The data:
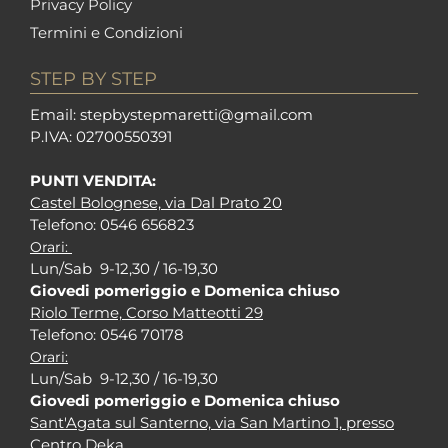
Privacy Policy
Termini e Condizioni
STEP BY STEP
Em
ail: stepbystepm
aretti@gmail.com
P.I
VA: 02700550391
PUNTI VENDITA:
Castel Bolognese, via Dal Prato 20
Tel
efono: 0546 656823
Orari:
Lun/Sab 9-12,30 / 16-19,30
Giovedi pomeriggio e Domenica chiuso
Riolo Terme, Corso Matteotti 29
Tel
efono: 0546 70178
Orari:
Lun/Sab 9-12,30 / 16-19,30
Giovedi pomeriggio e Domenica chiuso
Sant'Agata sul Santerno, via San Martino 1, presso
Centro Deka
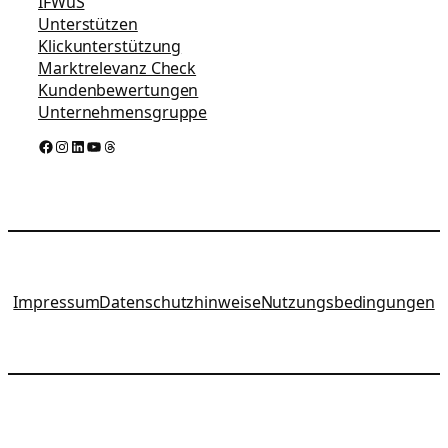
IFWuS
Unterstützen
Klickunterstützung
Marktrelevanz Check
Kundenbewertungen
Unternehmensgruppe
Facebook
Instagram
LinkedIn
YouTube
Threads
Impressum
Datenschutzhinweise
Nutzungsbedingungen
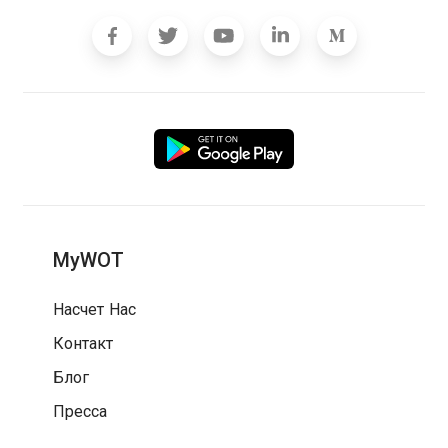
MyWOT
Насчет Нас
Контакт
Блог
Пресса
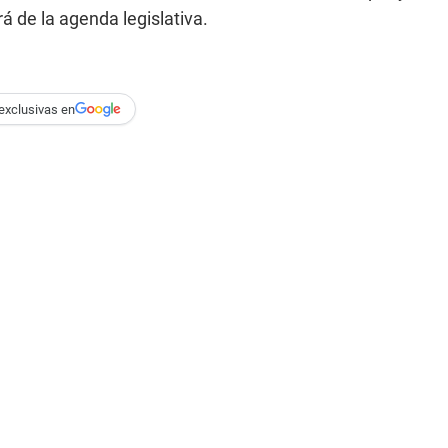
 de la agenda legislativa.
exclusivas en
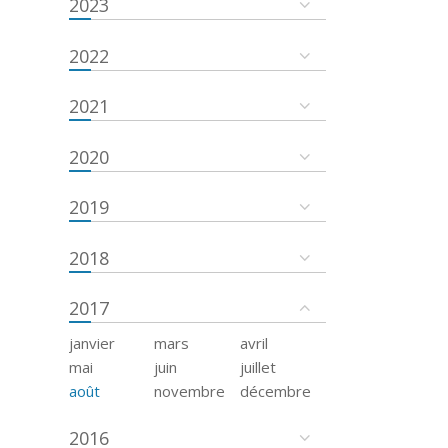
2023
2022
2021
2020
2019
2018
2017
janvier
mars
avril
mai
juin
juillet
août
novembre
décembre
2016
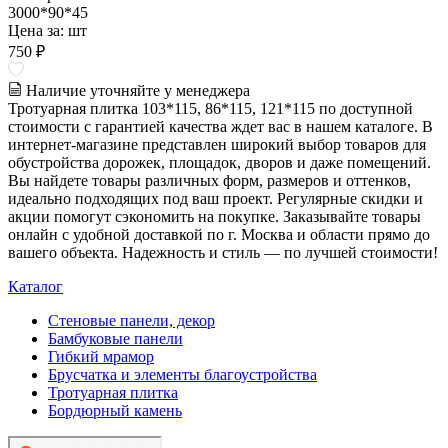
3000*90*45
Цена за:
шт
750 ₽
Наличие уточняйте у менеджера
Тротуарная плитка 103*115, 86*115, 121*115 по доступной
стоимости с гарантией качества ждет вас в нашем каталоге. В
интернет-магазине представлен широкий выбор товаров для
обустройства дорожек, площадок, дворов и даже помещений.
Вы найдете товары различных форм, размеров и оттенков,
идеально подходящих под ваш проект. Регулярные скидки и
акции помогут сэкономить на покупке. Заказывайте товары
онлайн с удобной доставкой по г. Москва и области прямо до
вашего объекта. Надежность и стиль — по лучшей стоимости!
Каталог
Стеновые панели, декор
Бамбуковые панели
Гибкий мрамор
Брусчатка и элементы благоустройства
Тротуарная плитка
Бордюрный камень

Requirement: Your copy should restate every record word for word and contain no pictures.

Exercise answer:
Privacy Policy
Termini e Condizioni
STEP BY STEP
Em
ail: stepbystepm
aretti@gmail.com
P.I
VA: 02700550391
PUNTI VENDITA:
Castel Bolognese, via Dal Prato 20
Tel
efono: 0546 656823
Orari:
Lun/Sab 9-12,30 / 16-19,30
Giovedi pomeriggio e Domenica chiuso
Riolo Terme, Corso Matteotti 29
Tel
efono: 0546 70178
Orari:
Lun/Sab 9-12,30 / 16-19,30
Giovedi pomeriggio e Domenica chiuso
Sant'Agata sul Santerno, via San Martino 1, presso
Centro Deka
IFWuS
Unterstützen
Klickunterstützung
Marktrelevanz Check
Kundenbewertungen
Unternehmensgruppe
Facebook
Instagram
LinkedIn
YouTube
Threads
Impressum
Datenschutzhinweise
Nutzungsbedingungen
MyWOT
Насчет Нас
Контакт
Блог
Пресса
 de la agenda legislativa.
exclusivas en
2023
2022
2021
2020
2019
2018
2017
janvier
mars
avril
mai
juin
juillet
août
novembre
décembre
2016
3000*90*45
Цена за:
шт
750 ₽
Наличие уточняйте у менеджера
Тротуарная плитка 103*115, 86*115, 121*115 по доступной
стоимости с гарантией качества ждет вас в нашем каталоге. В
интернет-магазине представлен широкий выбор товаров для
обустройства дорожек, площадок, дворов и даже помещений.
Вы найдете товары различных форм, размеров и оттенков,
идеально подходящих под ваш проект. Регулярные скидки и
акции помогут сэкономить на покупке. Заказывайте товары
онлайн с удобной доставкой по г. Москва и области прямо до
вашего объекта. Надежность и стиль — по лучшей стоимости!
Каталог
Стеновые панели, декор
Бамбуковые панели
Гибкий мрамор
Брусчатка и элементы благоустройства
Тротуарная плитка
Бордюрный камень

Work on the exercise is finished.